* What is expected: Can you repeat the lines of the material word for word, beginning at the line containing "What is the" and stopping after the line containing "Which category has", with both of those lines included? Leave out the pictures.

** Opening Entries supplied block **

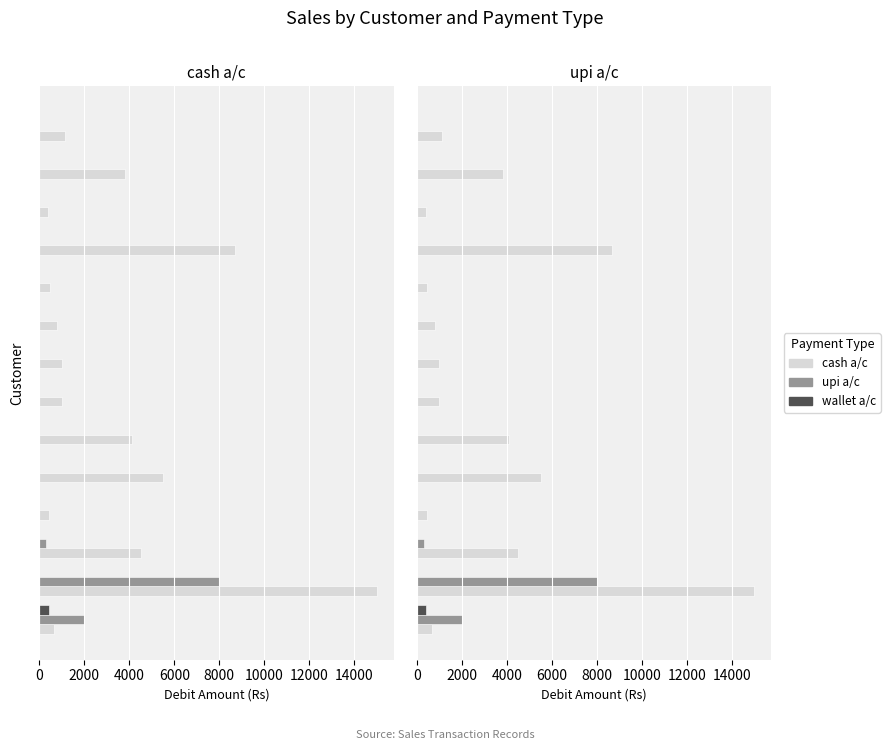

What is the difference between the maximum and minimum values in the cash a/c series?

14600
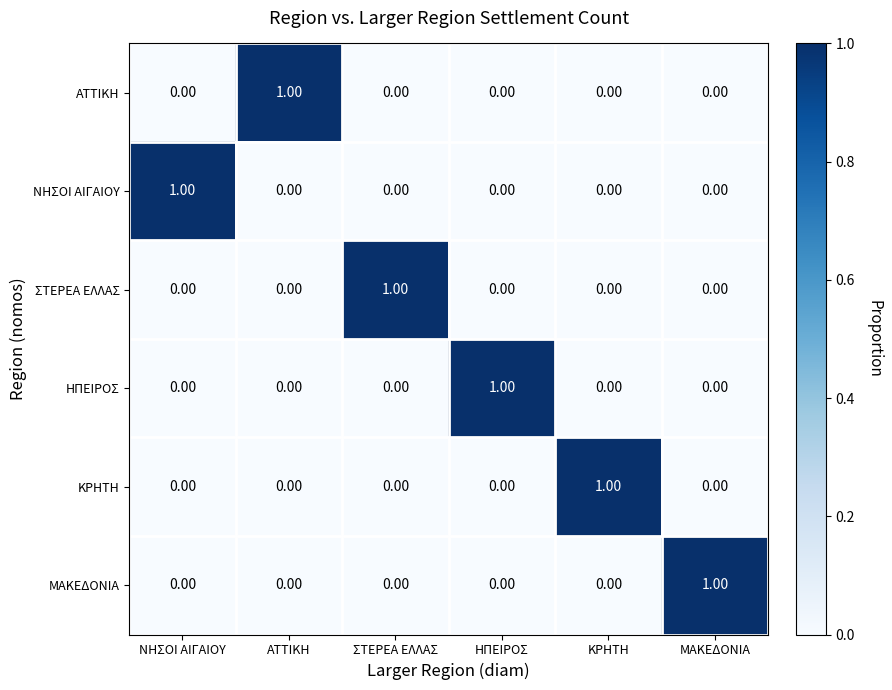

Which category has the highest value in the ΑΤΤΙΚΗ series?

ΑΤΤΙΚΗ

** Closing Entries supplied block **
** Opening Entries supplied block **

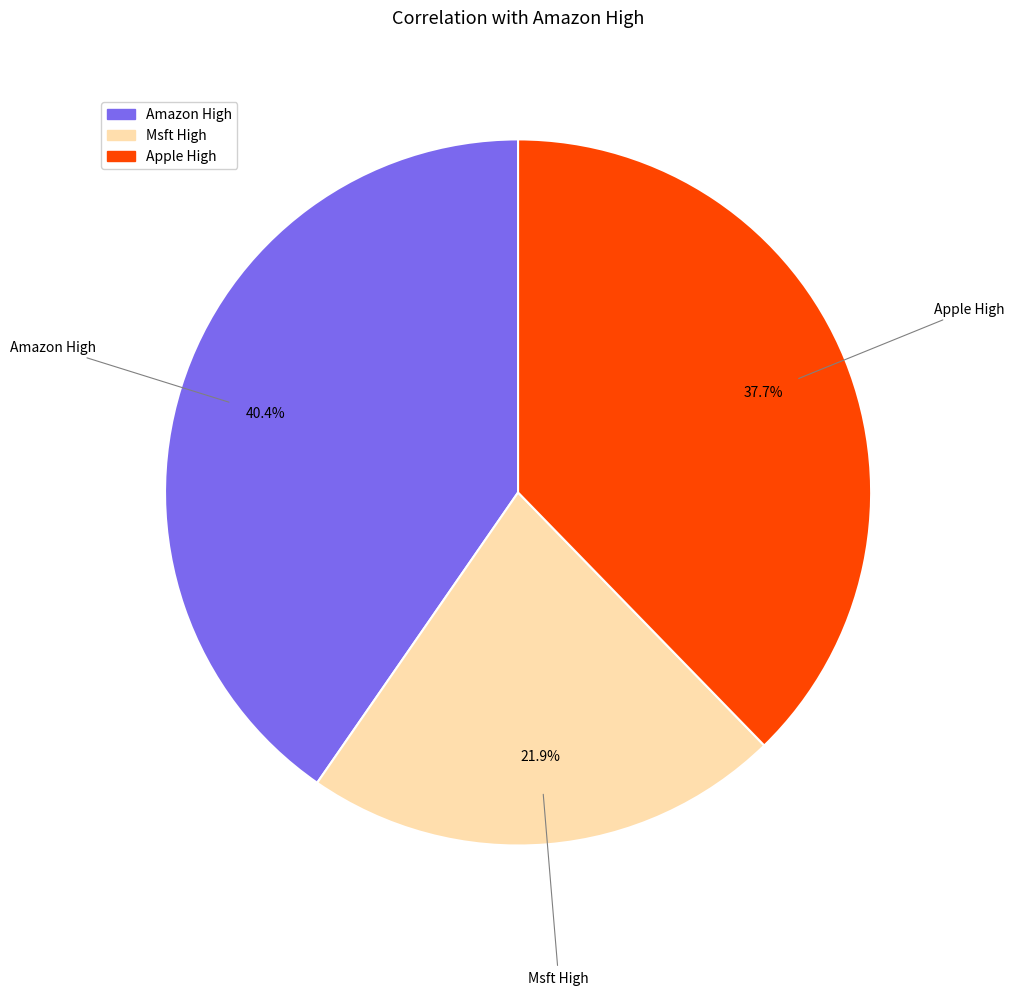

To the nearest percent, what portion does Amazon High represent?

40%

** Closing Entries supplied block **

* Your solution:
What is the difference between the maximum and minimum values in the cash a/c series?

14600

Which category has the highest value in the ΑΤΤΙΚΗ series?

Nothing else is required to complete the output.